Richard, Issue #9
The new east Doo-Dah Diner appears to be doing well. There is considerably more seating room, but it is still smart to call ahead to get your name on the list. You may not park any closer to the door, but there is plenty of parking space. The Counter is a bit cozier, but, along with good conversation, it still affords a front-row seat for observing the cooking. The window between The Counter and the kitchen has a distinct advantage over the old one. You can see the faces of the cooks, so it is no longer necessary to learn to recognize them by their arms. Nor do you have to wait until one leans forward to flash one of your beautiful smiles and say “Hi.” You can time it to when he or she is looking his or her busiest and needs a break.
The air force member on the counter stool to my right was flying back to San Jose, California that evening after spending the week working with a computer server at the air base. He showed me a picture of him and his wife and three children, who were, in chorus, savoring the word “cheese.” While I was thinking how lucky he was, he was bemoaning how unlucky it was that he had not discovered the Doo-Dah Diner earlier in the week.
He says his decisions in evaluating commercial buildings are subjective. That is how he makes his living. He came half way across the country to attend a property-tax convention. He was here three years ago for the same reason, and he was happy to have a chance to eat at the Doo-Dah Diner again. His subjectivity may be allowing him to eat, but it seems to me that it has a serious flaw. It takes me ten minutes to get to the Doo-Dah Diner, and I get to go almost every day.

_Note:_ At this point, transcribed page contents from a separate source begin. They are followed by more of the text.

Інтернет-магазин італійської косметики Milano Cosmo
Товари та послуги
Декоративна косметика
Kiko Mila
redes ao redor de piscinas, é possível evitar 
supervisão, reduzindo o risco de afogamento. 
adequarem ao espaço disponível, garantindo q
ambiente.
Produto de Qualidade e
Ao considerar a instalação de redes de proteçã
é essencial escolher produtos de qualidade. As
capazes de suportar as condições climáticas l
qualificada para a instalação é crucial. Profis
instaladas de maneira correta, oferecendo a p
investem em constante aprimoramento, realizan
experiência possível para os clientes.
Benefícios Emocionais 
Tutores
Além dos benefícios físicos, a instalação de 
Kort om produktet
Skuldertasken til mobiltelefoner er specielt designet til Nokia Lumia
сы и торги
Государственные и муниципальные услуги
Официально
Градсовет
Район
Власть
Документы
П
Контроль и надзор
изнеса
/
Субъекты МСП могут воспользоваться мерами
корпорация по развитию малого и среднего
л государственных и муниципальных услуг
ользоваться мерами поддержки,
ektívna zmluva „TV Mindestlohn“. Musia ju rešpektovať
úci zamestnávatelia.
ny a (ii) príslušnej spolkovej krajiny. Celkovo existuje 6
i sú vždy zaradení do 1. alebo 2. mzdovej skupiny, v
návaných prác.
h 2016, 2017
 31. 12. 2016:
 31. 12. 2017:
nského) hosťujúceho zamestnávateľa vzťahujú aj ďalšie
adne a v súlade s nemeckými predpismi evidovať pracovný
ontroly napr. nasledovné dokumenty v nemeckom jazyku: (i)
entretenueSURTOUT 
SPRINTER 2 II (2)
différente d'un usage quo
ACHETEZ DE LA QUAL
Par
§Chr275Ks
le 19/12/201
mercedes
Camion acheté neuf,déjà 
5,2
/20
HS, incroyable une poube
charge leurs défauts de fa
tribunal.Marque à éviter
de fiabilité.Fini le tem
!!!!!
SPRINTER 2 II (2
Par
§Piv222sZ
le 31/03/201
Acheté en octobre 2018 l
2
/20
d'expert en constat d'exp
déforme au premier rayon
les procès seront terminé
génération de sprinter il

He lives in Dallas, where he got his college degree in electrical engineering a couple of years ago. The FAA pays him to travel around the country helping airports to keep their electrical systems up to date. Before trying his first meal at the Doo-Dah Diner Counter, that was his main reason for being in Wichita for about six weeks.
The forty-year-old was driving from Chicago to her home in Las Vegas. Her brother lives in the Windy City, so she makes the trip quite often and brings in some money as an electrician while she is there. She enjoys taking different routes, and this was her first time at the Doo-Dah Diner. She plans to come this way more often. The food was good, and she was pleased when the waitress, realizing what had happened, offered to put her leftovers into boxes for later. We had a very enjoyable conversation, so when she said she hoped to see me next time she comes through, I gave her my email address. If you are there, I’ll introduce you. You will like her.
The young man was taking advantage of the opportunity to sit on the warm counter stool next to the kitchen before its disappearance during the remodeling. The Counter will stay, but the north end of it will make way for another passageway for the servers. After attending public school in Cunningham, which is 60 miles west of Wichita, he trained to become a fireman. A back injury ended that plan, so he went to Newman University and became a history teacher at a magnet school in Wichita. His fire-fighting education did not go to waste, however. He teaches a class in it at the school. As long as he moves around while he is standing, his back behaves itself. It complains if he sits too long. I later met a fire fighter at The Counter who said he worked with a former student of the teacher.
Smile, say “Good morning,” and start asking questions. You’ll be glad.